Collected data

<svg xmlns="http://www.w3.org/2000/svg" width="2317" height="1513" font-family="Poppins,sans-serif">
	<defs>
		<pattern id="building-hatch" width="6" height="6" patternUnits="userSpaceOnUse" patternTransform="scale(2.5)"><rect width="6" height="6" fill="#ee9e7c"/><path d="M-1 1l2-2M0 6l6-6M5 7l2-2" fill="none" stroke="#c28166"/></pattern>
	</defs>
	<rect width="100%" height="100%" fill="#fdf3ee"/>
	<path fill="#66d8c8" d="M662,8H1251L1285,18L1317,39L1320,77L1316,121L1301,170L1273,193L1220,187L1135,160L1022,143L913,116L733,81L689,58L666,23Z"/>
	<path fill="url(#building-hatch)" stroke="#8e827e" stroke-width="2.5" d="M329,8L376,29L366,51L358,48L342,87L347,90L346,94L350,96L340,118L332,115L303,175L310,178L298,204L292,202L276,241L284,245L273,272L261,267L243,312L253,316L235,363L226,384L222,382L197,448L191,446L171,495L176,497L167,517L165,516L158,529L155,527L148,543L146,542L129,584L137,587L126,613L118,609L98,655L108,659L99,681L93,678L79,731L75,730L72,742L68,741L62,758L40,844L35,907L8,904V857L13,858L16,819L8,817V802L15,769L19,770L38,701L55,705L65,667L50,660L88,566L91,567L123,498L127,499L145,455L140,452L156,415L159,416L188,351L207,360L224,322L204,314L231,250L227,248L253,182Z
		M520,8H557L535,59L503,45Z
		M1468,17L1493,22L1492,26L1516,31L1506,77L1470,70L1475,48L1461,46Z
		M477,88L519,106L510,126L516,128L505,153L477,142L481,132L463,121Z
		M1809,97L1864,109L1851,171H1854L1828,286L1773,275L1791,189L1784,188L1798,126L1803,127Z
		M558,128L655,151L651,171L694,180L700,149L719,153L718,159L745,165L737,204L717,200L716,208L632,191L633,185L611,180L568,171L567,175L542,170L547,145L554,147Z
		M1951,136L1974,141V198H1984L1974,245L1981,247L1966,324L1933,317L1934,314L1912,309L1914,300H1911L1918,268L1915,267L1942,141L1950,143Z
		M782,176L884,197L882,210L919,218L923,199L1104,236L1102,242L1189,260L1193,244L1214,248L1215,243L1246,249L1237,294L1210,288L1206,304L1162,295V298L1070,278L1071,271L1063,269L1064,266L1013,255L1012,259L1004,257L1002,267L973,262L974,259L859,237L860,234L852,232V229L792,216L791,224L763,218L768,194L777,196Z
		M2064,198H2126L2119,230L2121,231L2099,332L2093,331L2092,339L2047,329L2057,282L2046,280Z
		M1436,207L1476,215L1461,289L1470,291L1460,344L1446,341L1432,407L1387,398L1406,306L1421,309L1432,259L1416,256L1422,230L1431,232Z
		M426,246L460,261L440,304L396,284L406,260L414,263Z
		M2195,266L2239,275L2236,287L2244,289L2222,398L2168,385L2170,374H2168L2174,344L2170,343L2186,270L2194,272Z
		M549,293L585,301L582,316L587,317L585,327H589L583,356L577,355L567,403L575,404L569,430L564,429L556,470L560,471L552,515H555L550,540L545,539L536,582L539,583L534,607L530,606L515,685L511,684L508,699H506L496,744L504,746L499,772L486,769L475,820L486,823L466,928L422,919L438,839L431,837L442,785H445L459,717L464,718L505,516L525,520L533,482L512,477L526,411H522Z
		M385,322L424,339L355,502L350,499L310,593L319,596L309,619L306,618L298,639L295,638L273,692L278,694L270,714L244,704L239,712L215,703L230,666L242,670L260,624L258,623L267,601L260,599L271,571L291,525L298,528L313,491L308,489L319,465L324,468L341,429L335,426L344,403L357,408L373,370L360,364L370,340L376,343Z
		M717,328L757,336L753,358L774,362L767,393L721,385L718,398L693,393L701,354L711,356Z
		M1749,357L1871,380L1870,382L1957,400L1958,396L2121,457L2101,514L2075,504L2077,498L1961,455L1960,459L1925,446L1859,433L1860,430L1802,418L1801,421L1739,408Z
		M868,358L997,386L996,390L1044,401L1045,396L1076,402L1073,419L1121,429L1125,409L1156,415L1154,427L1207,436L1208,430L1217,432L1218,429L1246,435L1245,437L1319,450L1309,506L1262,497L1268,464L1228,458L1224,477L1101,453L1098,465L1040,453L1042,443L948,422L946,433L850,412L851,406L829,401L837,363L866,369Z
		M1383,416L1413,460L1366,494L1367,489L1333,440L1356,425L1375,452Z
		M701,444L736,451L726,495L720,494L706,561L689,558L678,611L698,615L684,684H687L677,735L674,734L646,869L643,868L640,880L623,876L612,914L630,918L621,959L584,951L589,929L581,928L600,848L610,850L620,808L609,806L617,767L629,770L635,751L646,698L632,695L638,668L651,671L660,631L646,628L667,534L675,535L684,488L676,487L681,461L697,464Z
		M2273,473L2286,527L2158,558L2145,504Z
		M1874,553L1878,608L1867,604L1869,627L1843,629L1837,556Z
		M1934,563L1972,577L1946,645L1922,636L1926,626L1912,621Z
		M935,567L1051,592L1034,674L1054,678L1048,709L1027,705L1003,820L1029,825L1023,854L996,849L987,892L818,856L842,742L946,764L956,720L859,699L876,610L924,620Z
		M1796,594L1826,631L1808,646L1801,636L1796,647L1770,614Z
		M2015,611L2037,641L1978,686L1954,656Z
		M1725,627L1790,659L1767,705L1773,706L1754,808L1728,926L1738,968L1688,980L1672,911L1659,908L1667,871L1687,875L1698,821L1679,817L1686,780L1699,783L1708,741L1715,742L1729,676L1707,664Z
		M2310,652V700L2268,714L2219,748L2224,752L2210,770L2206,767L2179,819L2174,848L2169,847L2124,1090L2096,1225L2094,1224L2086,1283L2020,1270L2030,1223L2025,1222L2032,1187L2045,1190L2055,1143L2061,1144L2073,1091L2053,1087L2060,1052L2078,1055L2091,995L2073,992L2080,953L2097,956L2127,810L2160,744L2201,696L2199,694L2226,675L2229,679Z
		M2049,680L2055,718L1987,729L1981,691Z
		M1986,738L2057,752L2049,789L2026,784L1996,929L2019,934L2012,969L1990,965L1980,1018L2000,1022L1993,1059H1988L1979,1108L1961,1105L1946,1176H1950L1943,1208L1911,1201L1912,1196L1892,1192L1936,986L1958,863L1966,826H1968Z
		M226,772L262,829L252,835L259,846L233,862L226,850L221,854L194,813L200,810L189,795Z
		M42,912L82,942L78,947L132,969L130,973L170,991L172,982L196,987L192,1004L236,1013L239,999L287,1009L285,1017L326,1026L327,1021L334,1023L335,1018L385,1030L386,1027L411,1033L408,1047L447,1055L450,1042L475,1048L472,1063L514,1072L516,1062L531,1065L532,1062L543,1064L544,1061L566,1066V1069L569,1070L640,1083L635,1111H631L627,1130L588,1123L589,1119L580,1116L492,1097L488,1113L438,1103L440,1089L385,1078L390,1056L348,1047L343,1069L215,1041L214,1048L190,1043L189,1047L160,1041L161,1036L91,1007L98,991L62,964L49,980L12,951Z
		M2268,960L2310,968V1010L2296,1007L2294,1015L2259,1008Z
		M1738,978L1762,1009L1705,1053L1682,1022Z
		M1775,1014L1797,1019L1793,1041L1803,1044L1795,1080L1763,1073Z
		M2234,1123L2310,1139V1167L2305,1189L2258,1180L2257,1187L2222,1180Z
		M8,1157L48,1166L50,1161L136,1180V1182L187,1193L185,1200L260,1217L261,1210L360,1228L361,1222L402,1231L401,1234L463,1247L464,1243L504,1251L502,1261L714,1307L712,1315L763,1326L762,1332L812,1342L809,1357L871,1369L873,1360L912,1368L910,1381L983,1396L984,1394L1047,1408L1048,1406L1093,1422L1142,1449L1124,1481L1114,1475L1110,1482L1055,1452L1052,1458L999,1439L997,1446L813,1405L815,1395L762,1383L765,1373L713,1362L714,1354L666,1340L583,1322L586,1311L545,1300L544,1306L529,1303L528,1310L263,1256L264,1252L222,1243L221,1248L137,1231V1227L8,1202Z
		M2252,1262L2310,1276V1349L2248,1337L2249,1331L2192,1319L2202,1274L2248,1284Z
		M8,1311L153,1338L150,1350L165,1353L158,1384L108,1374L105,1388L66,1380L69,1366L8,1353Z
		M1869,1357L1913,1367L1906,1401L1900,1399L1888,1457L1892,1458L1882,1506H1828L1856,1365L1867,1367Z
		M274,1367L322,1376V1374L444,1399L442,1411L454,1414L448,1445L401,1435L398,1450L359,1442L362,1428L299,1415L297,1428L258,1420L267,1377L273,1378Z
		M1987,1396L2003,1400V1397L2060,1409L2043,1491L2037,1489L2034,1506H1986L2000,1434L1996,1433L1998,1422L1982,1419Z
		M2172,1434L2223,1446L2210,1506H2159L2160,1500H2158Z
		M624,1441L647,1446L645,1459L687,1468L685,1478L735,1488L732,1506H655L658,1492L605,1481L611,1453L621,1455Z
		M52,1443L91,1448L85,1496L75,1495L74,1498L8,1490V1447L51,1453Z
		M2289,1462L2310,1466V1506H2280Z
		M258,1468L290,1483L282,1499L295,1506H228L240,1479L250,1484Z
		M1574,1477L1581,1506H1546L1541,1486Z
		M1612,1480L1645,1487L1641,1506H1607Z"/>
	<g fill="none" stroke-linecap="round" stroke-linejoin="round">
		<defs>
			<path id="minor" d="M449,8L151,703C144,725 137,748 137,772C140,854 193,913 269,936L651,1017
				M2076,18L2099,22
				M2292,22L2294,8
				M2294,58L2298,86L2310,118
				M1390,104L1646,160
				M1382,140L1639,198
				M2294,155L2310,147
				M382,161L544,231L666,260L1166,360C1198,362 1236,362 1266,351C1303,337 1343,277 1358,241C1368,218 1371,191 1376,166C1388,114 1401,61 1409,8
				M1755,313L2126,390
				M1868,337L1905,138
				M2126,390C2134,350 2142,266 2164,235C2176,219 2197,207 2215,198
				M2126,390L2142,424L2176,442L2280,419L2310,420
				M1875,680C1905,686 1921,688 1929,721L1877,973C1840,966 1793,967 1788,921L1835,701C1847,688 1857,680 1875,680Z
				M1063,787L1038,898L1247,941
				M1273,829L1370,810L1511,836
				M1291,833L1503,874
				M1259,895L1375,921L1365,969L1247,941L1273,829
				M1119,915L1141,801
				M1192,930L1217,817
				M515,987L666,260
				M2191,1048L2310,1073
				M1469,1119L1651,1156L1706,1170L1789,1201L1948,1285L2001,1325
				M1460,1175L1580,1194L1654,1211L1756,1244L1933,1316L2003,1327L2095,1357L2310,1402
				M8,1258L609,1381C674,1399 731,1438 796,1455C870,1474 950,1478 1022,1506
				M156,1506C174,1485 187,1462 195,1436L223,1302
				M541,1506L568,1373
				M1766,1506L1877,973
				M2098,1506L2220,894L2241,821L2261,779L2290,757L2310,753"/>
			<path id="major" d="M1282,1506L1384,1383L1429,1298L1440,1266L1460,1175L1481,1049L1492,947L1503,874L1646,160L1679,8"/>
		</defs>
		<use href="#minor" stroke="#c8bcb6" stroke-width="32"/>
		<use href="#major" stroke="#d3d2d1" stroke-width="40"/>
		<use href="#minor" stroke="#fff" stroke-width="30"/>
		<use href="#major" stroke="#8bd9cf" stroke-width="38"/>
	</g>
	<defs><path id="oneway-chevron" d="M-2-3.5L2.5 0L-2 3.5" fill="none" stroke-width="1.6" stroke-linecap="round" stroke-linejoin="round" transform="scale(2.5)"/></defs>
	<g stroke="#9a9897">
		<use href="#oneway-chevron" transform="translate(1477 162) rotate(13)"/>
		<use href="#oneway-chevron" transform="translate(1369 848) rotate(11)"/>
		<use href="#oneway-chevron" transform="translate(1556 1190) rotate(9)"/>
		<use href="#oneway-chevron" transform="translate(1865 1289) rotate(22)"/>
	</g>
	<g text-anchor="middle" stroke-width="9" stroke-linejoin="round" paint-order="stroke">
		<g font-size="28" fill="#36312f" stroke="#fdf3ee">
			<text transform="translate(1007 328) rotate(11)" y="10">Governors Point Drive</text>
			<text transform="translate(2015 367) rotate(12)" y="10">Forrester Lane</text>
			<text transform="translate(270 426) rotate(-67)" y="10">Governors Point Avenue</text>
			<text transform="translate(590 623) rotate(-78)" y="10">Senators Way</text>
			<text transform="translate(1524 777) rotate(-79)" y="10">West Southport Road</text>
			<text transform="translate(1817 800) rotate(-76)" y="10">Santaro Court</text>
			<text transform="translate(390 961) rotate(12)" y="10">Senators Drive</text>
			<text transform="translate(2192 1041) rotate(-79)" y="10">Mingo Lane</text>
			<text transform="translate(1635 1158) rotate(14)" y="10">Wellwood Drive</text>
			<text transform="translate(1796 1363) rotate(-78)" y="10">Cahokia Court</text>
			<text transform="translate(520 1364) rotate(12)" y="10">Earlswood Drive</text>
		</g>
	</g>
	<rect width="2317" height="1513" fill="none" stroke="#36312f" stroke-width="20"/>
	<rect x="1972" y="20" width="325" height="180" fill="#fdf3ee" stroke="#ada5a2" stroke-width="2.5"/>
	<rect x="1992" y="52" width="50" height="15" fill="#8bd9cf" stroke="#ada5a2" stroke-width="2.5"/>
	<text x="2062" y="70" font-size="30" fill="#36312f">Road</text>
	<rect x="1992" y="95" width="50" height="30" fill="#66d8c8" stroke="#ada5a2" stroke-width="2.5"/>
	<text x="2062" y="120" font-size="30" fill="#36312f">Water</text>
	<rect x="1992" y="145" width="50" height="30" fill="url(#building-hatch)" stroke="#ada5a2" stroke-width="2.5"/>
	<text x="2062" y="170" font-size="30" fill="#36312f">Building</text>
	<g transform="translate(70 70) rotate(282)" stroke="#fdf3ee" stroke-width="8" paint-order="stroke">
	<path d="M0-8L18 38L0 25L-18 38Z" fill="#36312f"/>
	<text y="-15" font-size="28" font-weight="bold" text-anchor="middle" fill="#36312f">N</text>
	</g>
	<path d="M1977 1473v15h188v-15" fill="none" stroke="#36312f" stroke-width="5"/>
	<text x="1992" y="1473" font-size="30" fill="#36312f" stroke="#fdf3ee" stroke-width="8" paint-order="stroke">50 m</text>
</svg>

■ **Exercise**: The lines to extract from the data above begin with the line containing "M1574,1477L1581,1506H1546L1541,1486Z" and end with the line containing "M2294,155L2310,147". Extract them exactly, including both.

■ **Your response**:
		M1574,1477L1581,1506H1546L1541,1486Z
		M1612,1480L1645,1487L1641,1506H1607Z"/>
	<g fill="none" stroke-linecap="round" stroke-linejoin="round">
		<defs>
			<path id="minor" d="M449,8L151,703C144,725 137,748 137,772C140,854 193,913 269,936L651,1017
				M2076,18L2099,22
				M2292,22L2294,8
				M2294,58L2298,86L2310,118
				M1390,104L1646,160
				M1382,140L1639,198
				M2294,155L2310,147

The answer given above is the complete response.